▶ _WHAT IS ASKED_: Reproduce the contribution margin passage below verbatim, from "When all the" up to and including "of $25 only.".

▶ _DOCUMENT EXTRACT_:

□ □ □

The part that has been rearranged in the bracket i.e. selling price – variable costs has become widely known as the contribution margin.
The contribution margin as the name suggests is a contribution of every sale towards recovering the fixed costs. If we look at the equation carefully, we see that the total amount of fixed costs is the same. Thus each time we make a sale we get selling price – variable cost. This contributes towards recovering the fixed costs.
When all the fixed costs are recovered, we reach the breakeven point. Following the breakeven point, the contribution margin does not help in recovering the fixed costs, rather it contributes towards increasing the profit.
The contribution margin can be any number, like 25 or 33 or any other for that matter. Like always in accounting, until we put this number into some context it is not very useful. Consider the case of two products, one has a selling price of $50 and a contribution margin of $15. The other has a selling price of $100 and contribution margin of $25.
Now, if we paid attention to only the contribution margin, we would think that selling the second product is more profitable. But that is not the case. For the same level of sales i.e. $100, the first product gives a contribution of $30 whereas the second gives a contribution of $25 only.

□ □ □

▶ _EXTRACTED MATERIAL_:
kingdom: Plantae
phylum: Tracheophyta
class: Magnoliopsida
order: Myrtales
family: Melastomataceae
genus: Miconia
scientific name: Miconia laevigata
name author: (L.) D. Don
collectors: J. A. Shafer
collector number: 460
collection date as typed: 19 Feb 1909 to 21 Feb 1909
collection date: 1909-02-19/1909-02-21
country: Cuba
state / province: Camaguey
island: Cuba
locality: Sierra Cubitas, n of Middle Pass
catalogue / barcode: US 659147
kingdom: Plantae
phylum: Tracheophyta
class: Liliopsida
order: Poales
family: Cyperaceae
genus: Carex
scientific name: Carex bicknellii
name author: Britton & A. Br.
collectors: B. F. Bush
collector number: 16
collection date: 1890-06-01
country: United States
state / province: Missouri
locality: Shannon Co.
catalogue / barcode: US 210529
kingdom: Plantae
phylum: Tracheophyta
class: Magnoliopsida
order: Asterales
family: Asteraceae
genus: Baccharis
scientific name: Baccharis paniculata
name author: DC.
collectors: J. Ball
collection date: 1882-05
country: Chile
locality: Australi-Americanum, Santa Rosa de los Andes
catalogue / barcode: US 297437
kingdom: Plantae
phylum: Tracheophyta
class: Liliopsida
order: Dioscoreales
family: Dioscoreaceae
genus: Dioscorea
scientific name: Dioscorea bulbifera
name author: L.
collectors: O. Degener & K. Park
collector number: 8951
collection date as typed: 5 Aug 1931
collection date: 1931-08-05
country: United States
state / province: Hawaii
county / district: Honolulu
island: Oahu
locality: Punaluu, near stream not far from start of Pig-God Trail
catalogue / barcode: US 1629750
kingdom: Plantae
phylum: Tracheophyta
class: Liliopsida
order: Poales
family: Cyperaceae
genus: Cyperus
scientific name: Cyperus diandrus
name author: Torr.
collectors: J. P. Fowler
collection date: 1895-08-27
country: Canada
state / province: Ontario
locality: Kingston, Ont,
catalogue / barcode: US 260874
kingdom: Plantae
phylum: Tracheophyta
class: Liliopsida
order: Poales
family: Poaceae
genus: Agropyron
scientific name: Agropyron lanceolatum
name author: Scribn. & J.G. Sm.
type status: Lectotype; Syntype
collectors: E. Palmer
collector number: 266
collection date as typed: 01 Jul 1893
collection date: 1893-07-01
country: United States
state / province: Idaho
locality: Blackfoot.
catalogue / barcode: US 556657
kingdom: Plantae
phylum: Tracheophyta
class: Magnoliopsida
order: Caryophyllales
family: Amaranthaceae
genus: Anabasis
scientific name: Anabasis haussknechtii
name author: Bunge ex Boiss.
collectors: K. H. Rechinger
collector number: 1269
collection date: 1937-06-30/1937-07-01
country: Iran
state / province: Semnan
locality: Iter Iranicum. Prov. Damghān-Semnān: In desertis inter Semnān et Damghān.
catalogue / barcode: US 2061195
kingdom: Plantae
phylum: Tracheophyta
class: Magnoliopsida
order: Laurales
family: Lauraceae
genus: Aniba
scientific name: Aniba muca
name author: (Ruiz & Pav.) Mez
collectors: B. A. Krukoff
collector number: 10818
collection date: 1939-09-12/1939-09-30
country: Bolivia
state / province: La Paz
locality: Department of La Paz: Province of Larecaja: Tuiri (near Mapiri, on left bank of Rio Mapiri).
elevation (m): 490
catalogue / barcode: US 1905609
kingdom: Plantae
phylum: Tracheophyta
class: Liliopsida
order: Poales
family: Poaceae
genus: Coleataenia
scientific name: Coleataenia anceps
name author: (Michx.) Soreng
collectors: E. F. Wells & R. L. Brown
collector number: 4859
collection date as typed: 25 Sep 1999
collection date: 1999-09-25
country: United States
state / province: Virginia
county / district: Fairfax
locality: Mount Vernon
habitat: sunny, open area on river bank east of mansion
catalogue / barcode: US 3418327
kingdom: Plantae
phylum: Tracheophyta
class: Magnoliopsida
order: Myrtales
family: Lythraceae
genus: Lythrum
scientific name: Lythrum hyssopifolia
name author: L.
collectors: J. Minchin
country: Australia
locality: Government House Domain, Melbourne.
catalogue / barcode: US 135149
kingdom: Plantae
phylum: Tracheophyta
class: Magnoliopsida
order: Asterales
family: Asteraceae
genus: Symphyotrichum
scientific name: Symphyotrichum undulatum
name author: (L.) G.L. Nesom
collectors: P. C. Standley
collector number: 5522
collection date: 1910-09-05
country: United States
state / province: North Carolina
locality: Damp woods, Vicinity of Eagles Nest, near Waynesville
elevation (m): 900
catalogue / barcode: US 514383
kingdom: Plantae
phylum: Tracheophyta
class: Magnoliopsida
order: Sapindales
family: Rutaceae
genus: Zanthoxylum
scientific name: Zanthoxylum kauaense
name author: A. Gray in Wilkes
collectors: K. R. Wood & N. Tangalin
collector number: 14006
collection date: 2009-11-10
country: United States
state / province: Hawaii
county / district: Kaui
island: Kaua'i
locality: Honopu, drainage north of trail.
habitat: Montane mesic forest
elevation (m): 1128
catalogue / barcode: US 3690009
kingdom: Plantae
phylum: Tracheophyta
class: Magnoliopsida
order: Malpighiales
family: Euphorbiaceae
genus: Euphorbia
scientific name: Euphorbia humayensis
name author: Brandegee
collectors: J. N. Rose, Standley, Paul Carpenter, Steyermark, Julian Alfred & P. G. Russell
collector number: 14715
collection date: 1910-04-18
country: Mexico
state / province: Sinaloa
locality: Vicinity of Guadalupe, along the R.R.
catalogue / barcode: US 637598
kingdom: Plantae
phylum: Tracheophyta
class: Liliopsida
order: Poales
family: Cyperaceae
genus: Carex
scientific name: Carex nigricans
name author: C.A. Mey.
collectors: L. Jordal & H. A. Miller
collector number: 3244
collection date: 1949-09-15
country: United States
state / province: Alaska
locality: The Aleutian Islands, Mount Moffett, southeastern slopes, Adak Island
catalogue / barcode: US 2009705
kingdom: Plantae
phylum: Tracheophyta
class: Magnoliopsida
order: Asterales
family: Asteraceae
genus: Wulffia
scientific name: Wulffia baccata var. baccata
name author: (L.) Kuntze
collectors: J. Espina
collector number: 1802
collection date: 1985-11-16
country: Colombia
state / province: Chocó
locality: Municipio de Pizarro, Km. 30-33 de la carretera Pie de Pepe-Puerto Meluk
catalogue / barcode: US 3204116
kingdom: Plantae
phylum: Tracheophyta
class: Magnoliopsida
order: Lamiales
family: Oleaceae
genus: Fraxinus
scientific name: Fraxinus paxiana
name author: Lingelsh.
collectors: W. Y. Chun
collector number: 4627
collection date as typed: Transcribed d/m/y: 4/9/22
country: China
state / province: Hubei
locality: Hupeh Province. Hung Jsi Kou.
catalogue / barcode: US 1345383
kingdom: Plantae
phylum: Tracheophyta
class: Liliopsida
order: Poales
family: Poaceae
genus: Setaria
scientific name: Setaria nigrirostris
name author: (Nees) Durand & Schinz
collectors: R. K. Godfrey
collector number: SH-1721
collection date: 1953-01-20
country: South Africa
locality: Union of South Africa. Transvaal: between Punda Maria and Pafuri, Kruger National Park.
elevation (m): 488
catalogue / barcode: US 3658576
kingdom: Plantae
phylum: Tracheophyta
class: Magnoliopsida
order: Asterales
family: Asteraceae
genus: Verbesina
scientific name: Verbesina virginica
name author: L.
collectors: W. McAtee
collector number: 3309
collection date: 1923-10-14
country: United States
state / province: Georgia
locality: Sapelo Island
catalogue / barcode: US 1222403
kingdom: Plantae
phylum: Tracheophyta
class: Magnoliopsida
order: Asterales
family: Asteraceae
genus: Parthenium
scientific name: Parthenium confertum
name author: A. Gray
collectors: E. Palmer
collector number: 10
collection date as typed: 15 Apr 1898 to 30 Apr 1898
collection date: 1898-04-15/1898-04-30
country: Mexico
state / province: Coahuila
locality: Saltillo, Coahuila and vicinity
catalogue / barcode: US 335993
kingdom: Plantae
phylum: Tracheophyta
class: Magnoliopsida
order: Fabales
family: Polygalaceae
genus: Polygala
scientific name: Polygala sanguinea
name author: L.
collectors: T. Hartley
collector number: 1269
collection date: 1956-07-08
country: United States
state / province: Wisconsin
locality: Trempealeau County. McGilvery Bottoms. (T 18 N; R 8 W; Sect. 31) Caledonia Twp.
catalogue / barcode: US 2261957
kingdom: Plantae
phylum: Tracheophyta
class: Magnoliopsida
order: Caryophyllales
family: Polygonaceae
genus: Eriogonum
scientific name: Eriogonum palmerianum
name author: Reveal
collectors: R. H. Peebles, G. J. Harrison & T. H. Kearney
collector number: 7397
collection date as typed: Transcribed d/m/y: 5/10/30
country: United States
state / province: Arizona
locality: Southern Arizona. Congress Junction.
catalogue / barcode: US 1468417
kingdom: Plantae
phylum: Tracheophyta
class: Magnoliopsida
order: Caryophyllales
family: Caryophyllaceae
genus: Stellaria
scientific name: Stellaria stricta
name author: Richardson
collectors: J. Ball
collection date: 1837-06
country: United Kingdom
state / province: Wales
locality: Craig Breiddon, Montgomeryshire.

□ □ □

▶ _THE RESULT_:
When all the fixed costs are recovered, we reach the breakeven point. Following the breakeven point, the contribution margin does not help in recovering the fixed costs, rather it contributes towards increasing the profit.
The contribution margin can be any number, like 25 or 33 or any other for that matter. Like always in accounting, until we put this number into some context it is not very useful. Consider the case of two products, one has a selling price of $50 and a contribution margin of $15. The other has a selling price of $100 and contribution margin of $25.
Now, if we paid attention to only the contribution margin, we would think that selling the second product is more profitable. But that is not the case. For the same level of sales i.e. $100, the first product gives a contribution of $30 whereas the second gives a contribution of $25 only.